The DMV is still drafting rules for when the cars are ready for the general public to use. When that will be depends on whom you ask — Google executives have said their timeframe is the next few years. Others talk about truly self-driving cars say decades, not years.
For now, the DMV reviews the qualifications of the people required to be in the driver's seat — just in case.
In all, 255 people are licensed, according to the DMV.
As with the number of cars, Google has the most what it calls "safety drivers" — the tech giant has 159 of them, the DMV said.
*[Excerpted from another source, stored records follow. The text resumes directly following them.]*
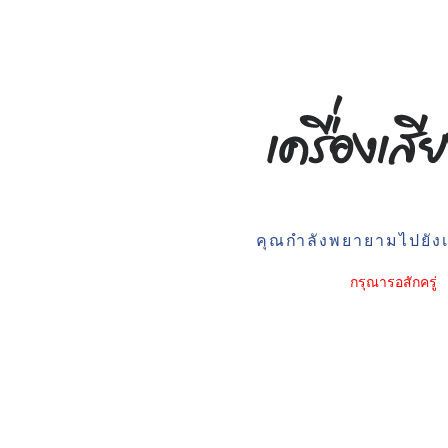
คุณกำลังพยายามไปยังเว
กรุณารอสักครู่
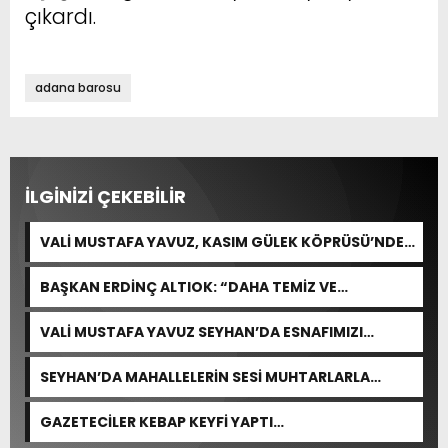
çıkardı.
adana barosu
İLGİNİZİ ÇEKEBİLİR
VALİ MUSTAFA YAVUZ, KASIM GÜLEK KÖPRÜSÜ’NDE
YÜRÜTÜLEN ÇALIŞMALARI İNCELEDİ
BAŞKAN ERDİNÇ ALTIOK: “DAHA TEMİZ VE
YAŞANABİLİR BİR YUMURTALIK İÇİN ÇALIŞIYORUZ”
VALİ MUSTAFA YAVUZ SEYHAN’DA ESNAFIMIZI
ZİYARET ETTİ
SEYHAN’DA MAHALLELERİN SESİ MUHTARLARLA
DİNLENİYOR
GAZETECİLER KEBAP KEYFİ YAPTI…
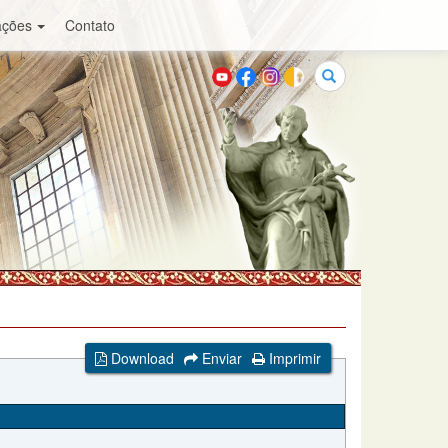
ações
Contato
Buscar
Download
Enviar
Imprimir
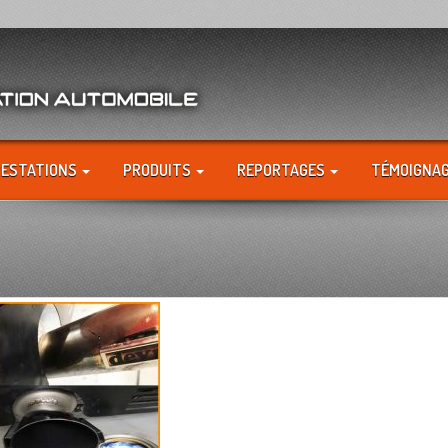
RESTATIONS
PRODUITS
REPORTAGES
TÉMOIGNA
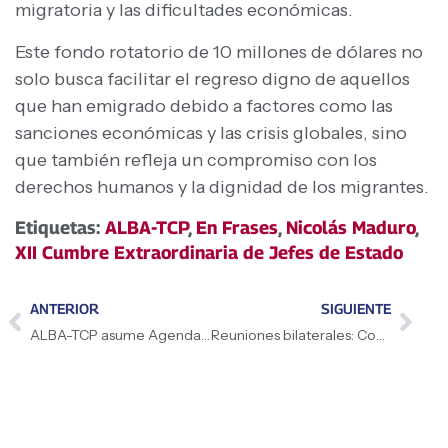
migratoria y las dificultades económicas.
Este fondo rotatorio de 10 millones de dólares no
solo busca facilitar el regreso digno de aquellos
que han emigrado debido a factores como las
sanciones económicas y las crisis globales, sino
que también refleja un compromiso con los
derechos humanos y la dignidad de los migrantes.
Etiquetas:
ALBA-TCP
,
En Frases
,
Nicolás Maduro
,
XII Cumbre Extraordinaria de Jefes de Estado
ANTERIOR
SIGUIENTE
ALBA-TCP asume Agenda de Lucha por los Pueblos
Reuniones bilaterales: Compromiso con la Amazonía y cooperación Venezuela-Brasil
The agency said Bosch has 12; Delphi has nine; Mercedes-Benz has 12; Nissan has 17; and Tesla has 16. Audi has 30 licensed drivers, according to the DMV, but the automakers said in an email it has 27.
HOW FAR THEY HAVE DRIVEN
Google said its cars have gone "the equivalent of over 15 years of typical human driving" since September. That would be about 140,000 miles. Google was driving its cars on public roads before state lawmakers passed a law regulating testing. "Since the start of our program 6 years ago, we've driven more than 700,000 miles autonomously, on both freeways and city streets, without causing a single accident," spokeswoman Katelin Jabbari said.
The other companies wouldn't say how many miles their test cars have driven since September.
Nevada, Michigan and Florida also have passed laws permitting self-driving cars on their roads. Because other states have not expressly outlawed the cars, companies may test elsewhere — though the four states with rules have just about every driving condition and terrain.
Regulators in Nevada, Michigan and Florida said they were not aware of any self-driving car accidents since they formally welcomed the cars onto their roads over the last few years.